# flame guard



## cda (Dec 28, 2010)

anyone seen this product used or tested it???

:::

http://www.hytechsales.com/flameguard.html


----------



## Kearney.200 (Dec 28, 2010)

not that but have use "no burn" around here it as an es number.

call or e-mail them and ask if they have an es or ul number


----------



## Kearney.200 (Dec 28, 2010)

we have used "no burn" around here "no burn" has a es and ul number

call them or e-mail them and ask for a es or ul number


----------



## Kearney.200 (Dec 28, 2010)

we have used "no burn" around here "no burn" has a es and ul number

call them or e-mail them and ask for a es or ul number


----------



## mark handler (Dec 28, 2010)

Hy-Tech and  Flame Guard-Flame Spread Paint Additive do not have a current  ICC Evaluation Reports

http://www.icc-es.org/reports/index.cfm?search=yes&no_result=yes&CFID=782767&CFTOKEN=90712492

No Burn Inc. and Northeast Fireshield, Inc  do.


----------



## High Desert (Dec 28, 2010)

You don't need an ES report to approve a material. If it meets the ASTM test is what matters.


----------



## mark handler (Dec 28, 2010)

High Desert said:
			
		

> You don't need an ES report to approve a material.
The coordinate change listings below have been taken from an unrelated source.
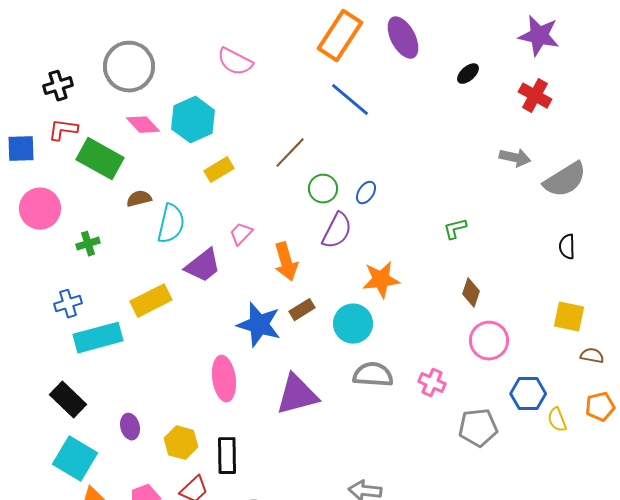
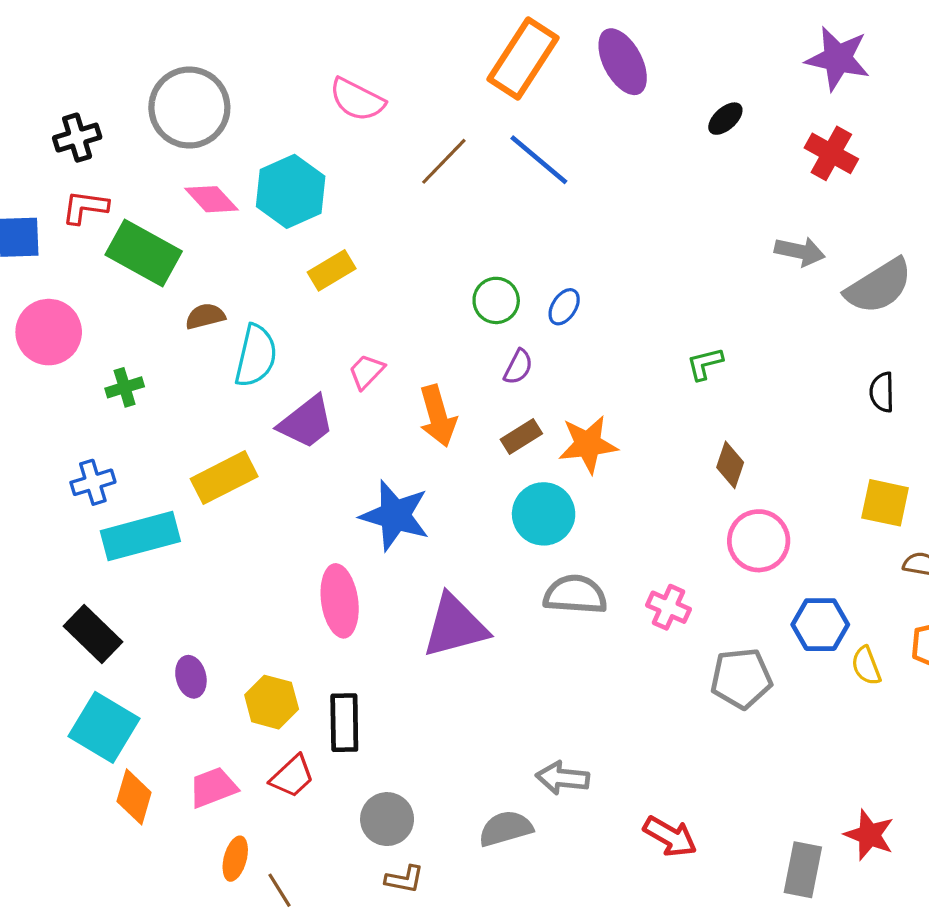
brown line: (290, 153) -> (444, 161), moved
purple semicircle: (337, 231) -> (518, 367), size x0.6
brown rectangle: (302, 310) -> (521, 436), moved

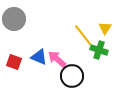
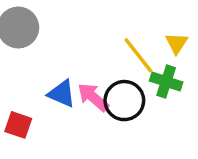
red square: (14, 62) -> (18, 125), moved
black circle: (72, 76) -> (124, 101), moved

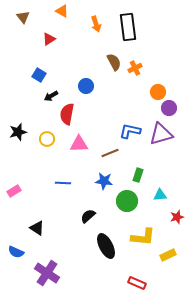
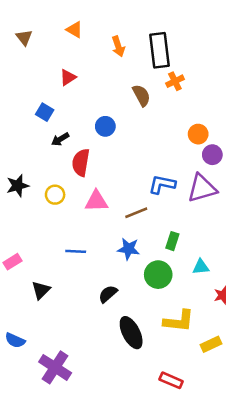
red triangle: (49, 39) -> (68, 77), moved
orange cross: (135, 68) -> (175, 81), moved
black triangle: (37, 228) -> (41, 290), moved, turned 42

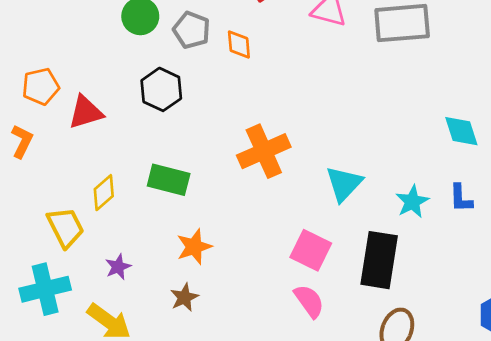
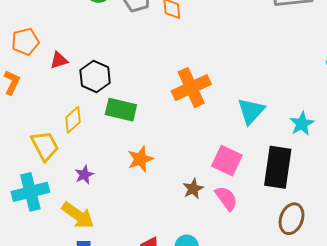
black hexagon: (161, 89) -> (95, 76), moved
red triangle: (86, 112) -> (59, 60), size x0.7
brown star: (184, 297) -> (193, 189), moved

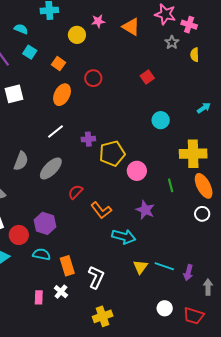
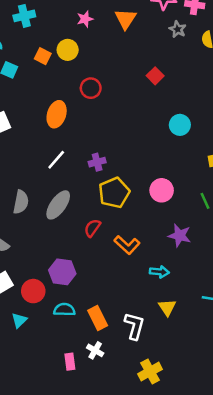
orange triangle: (131, 27) -> (126, 19), turned 42
yellow circle: (77, 35) -> (68, 50), moved
orange square: (59, 64) -> (43, 56), moved
yellow pentagon: (112, 153) -> (114, 193), moved
cyan arrow: (124, 237) -> (159, 272), size x0.7
yellow triangle: (140, 267) -> (167, 307), moved

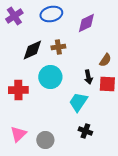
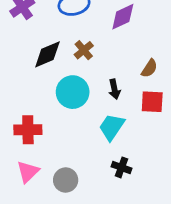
brown cross: (58, 47) -> (84, 50), turned -32
black arrow: (88, 77) -> (114, 89), moved
red cross: (18, 90) -> (28, 130), moved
If it meets the ASTM test is what matters.


Correct, it is a tool to assist in making a decision to approve the use.


----------



## TJacobs (Dec 28, 2010)

I would want to see the listing of the product with a testing lab to verify what test it passed.  Could not determine from web site.


----------



## Jobsaver (Dec 28, 2010)

"PLEASE NOTE: As mentioned above, and repeatedly, the Flame Guard can NOT be mixed into any type of product other than low grade Interior Flat Latex Paint.

There is no need to call or email with questions such as:

"But can I mix it into oil paint?"

"Can I use it with a satin finish?"

"What about in deck stain?"

The answer to these...and all other questions is.....NO!"
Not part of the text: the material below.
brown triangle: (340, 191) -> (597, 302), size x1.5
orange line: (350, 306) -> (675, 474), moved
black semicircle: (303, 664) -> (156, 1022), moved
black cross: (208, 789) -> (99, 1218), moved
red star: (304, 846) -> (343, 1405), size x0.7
A lot of attitude on the company webpage. I think I'll call them tomorrow and ask if the product can be used in satin finish oil-base deck stain.


----------



## High Desert (Dec 28, 2010)

At least they're up front about it. I've seen too many products with recommendations instead of a yes or no.


----------



## FyrBldgGuy (Dec 29, 2010)

I wonder if it can be used with Nitro Cellulose Laquer?

A spontaneous combustible finish material with a flame retardent additive, sounds like a good product.


----------